____ Texte

La 1ère Chambre Civile de la Cour de Cassation (6 mars 2019 n°18-14178) poursuit l’œuvre de détermination des garanties dont bénéficient les membres d’associations dans le cas de mise en œuvre de procédures disciplinaires.

Après avoir rappelé en 2015 que l’organe disciplinaire d’une association (cela apparait à notre sens tout à fait transposable à tout autre groupement) n’a pas la nature d’une Juridiction et ainsi que les dispositions du Code de procédure civile sur la récusation ne peuvent s’appliquer, il s’agit ici de l’impartialité des membres directeurs d’une association lors d’une procédure disciplinaire.

En l’espèce les membres du bureau d’une association ayant décidé le renvoi d’un membre devant le Conseil d’administration afin de voir statuer sur son éventuelle exclusion, avaient dans le même temps émis la recommandation d’une telle sanction.

Si la Cour d’Appel avait pu avoir une position libérale en estimant que seuls quelques membres avaient fait valoir leur opinion, sans préjudice de la décision des autres, la Cour de Cassation est plus tranchée en estimant « que manque à l’exigence d’impartialité la formation disciplinaire d’une association dont l’un des membres a fait connaître à l’avance la décision qu’il serait appelé à prendre ; »

La solution est claire, et toute opinion doit être gardée sous silence avant la fin de la procédure.

________

Consigne
Citez mot pour mot le passage du texte sur l'impartialité disciplinaire dans les associations, de « La 1ère Chambre » à « d’une telle sanction. ».

____ Données affichées

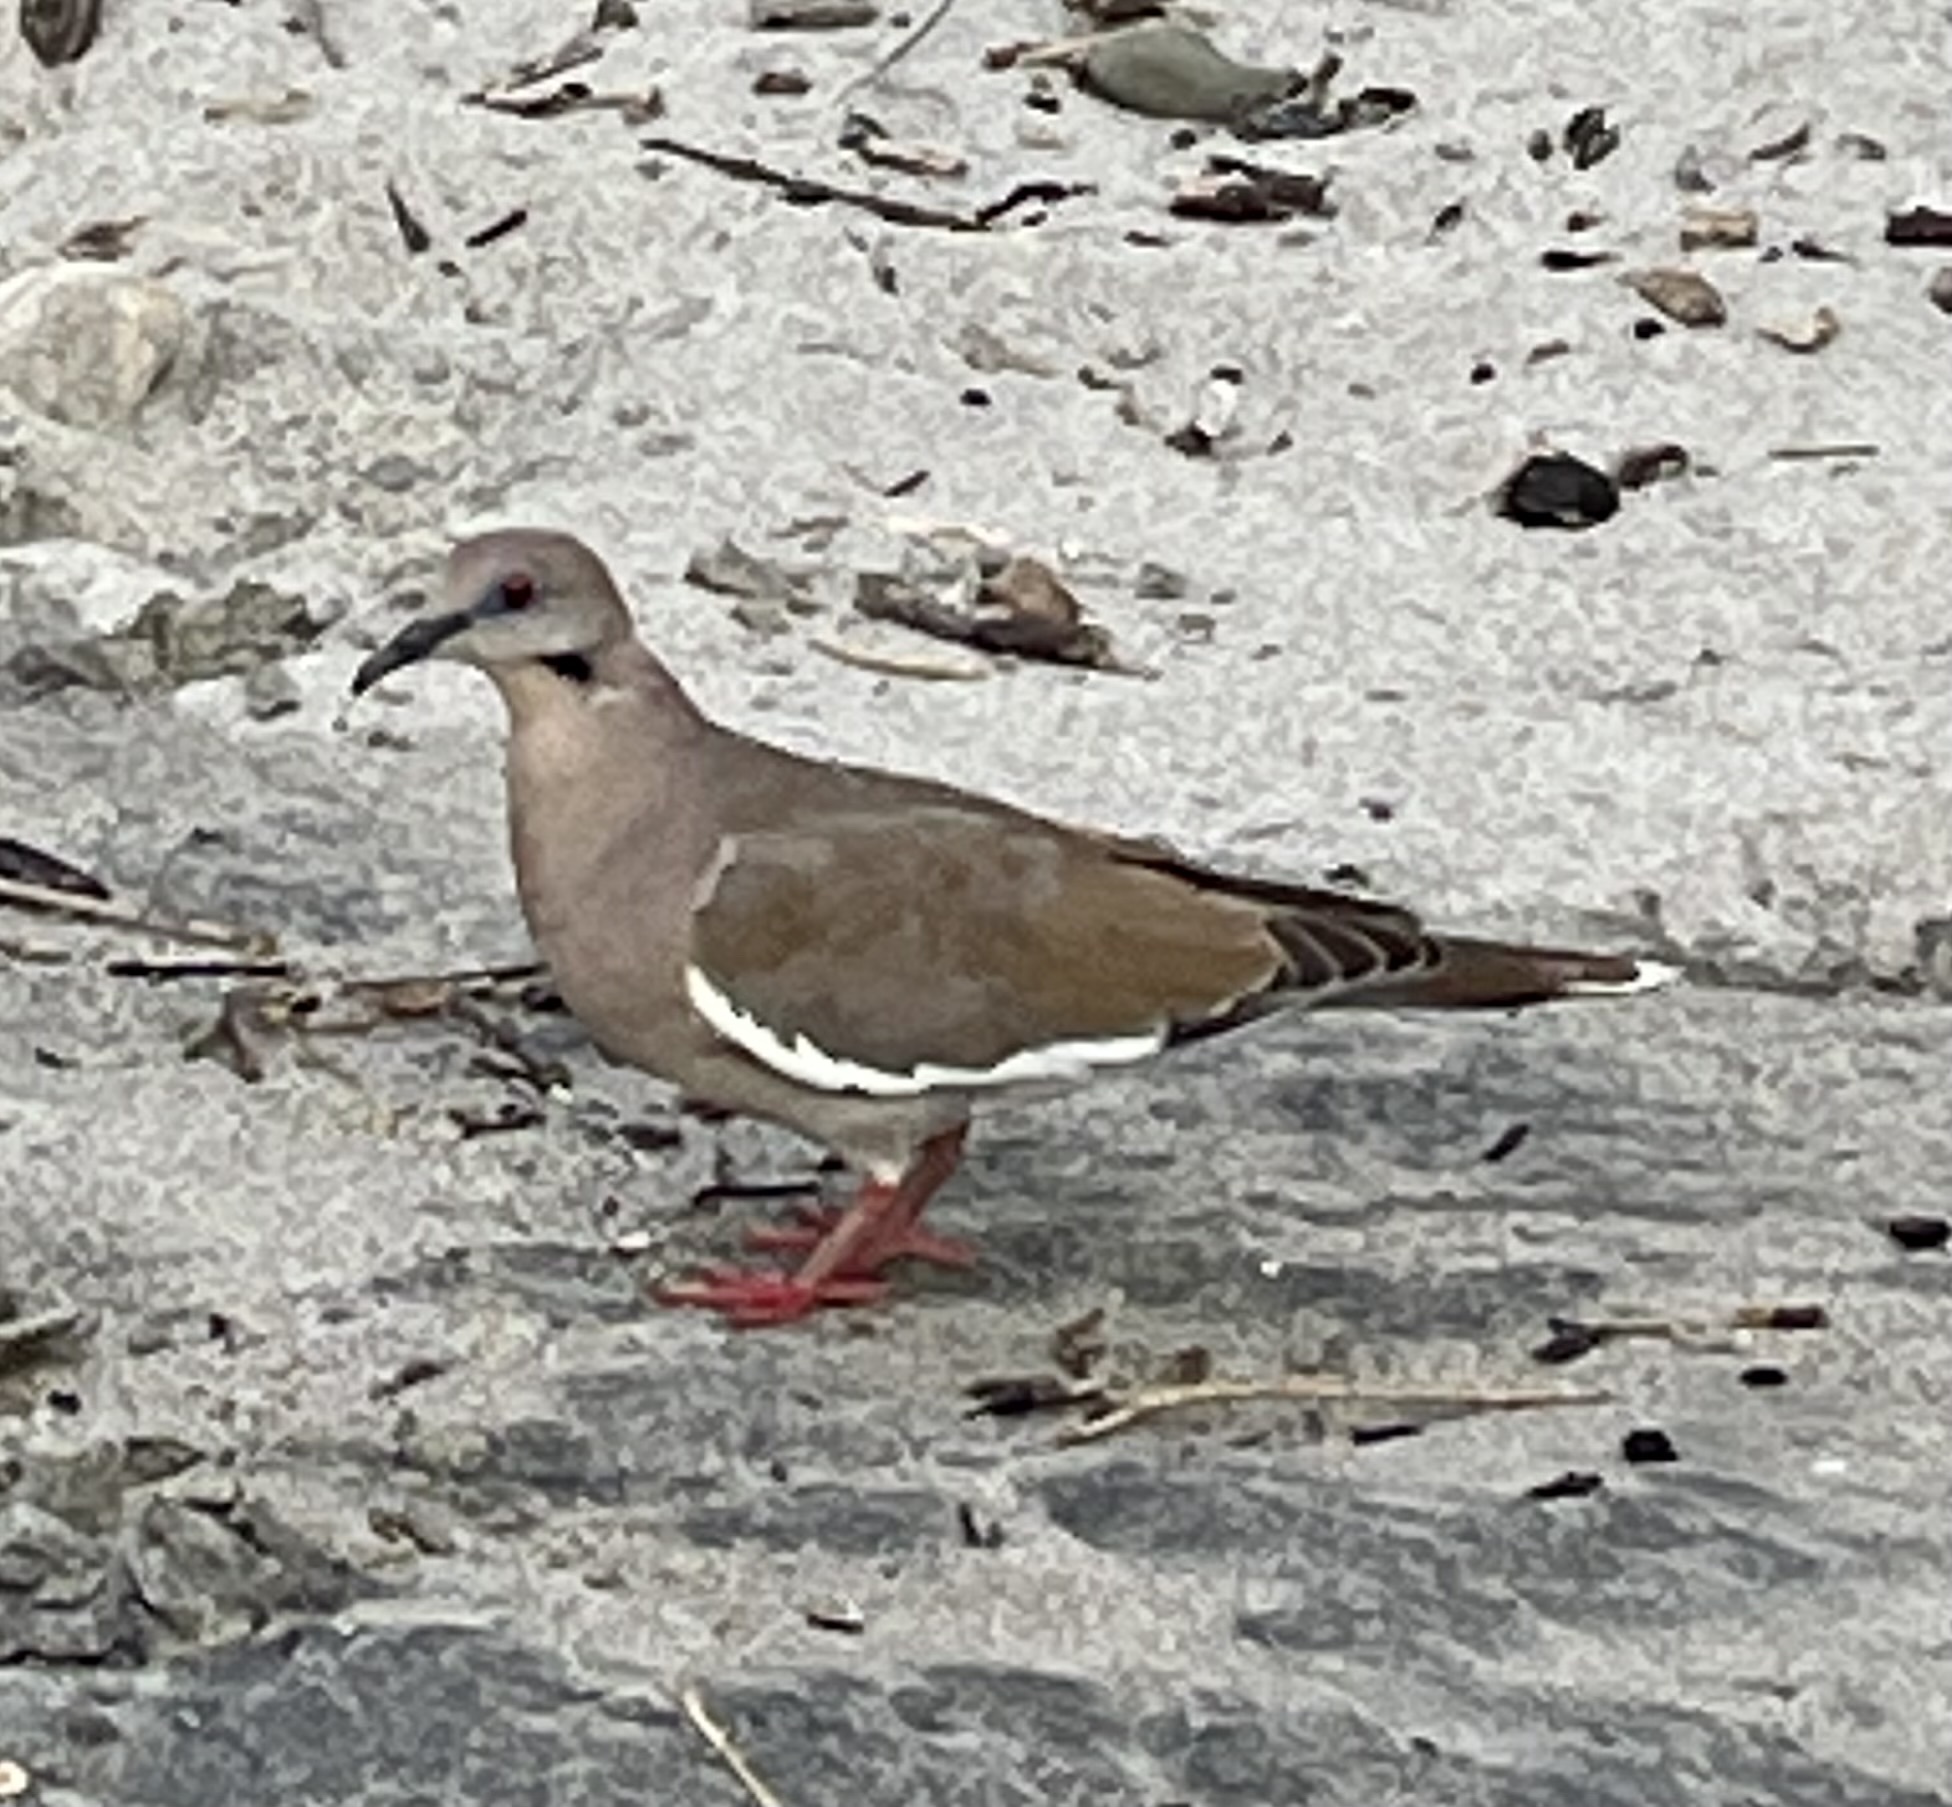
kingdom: Animalia
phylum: Chordata
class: Aves
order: Columbiformes
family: Columbidae
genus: Zenaida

________

Réponse attendue
La 1ère Chambre Civile de la Cour de Cassation (6 mars 2019 n°18-14178) poursuit l’œuvre de détermination des garanties dont bénéficient les membres d’associations dans le cas de mise en œuvre de procédures disciplinaires.

Après avoir rappelé en 2015 que l’organe disciplinaire d’une association (cela apparait à notre sens tout à fait transposable à tout autre groupement) n’a pas la nature d’une Juridiction et ainsi que les dispositions du Code de procédure civile sur la récusation ne peuvent s’appliquer, il s’agit ici de l’impartialité des membres directeurs d’une association lors d’une procédure disciplinaire.

En l’espèce les membres du bureau d’une association ayant décidé le renvoi d’un membre devant le Conseil d’administration afin de voir statuer sur son éventuelle exclusion, avaient dans le même temps émis la recommandation d’une telle sanction.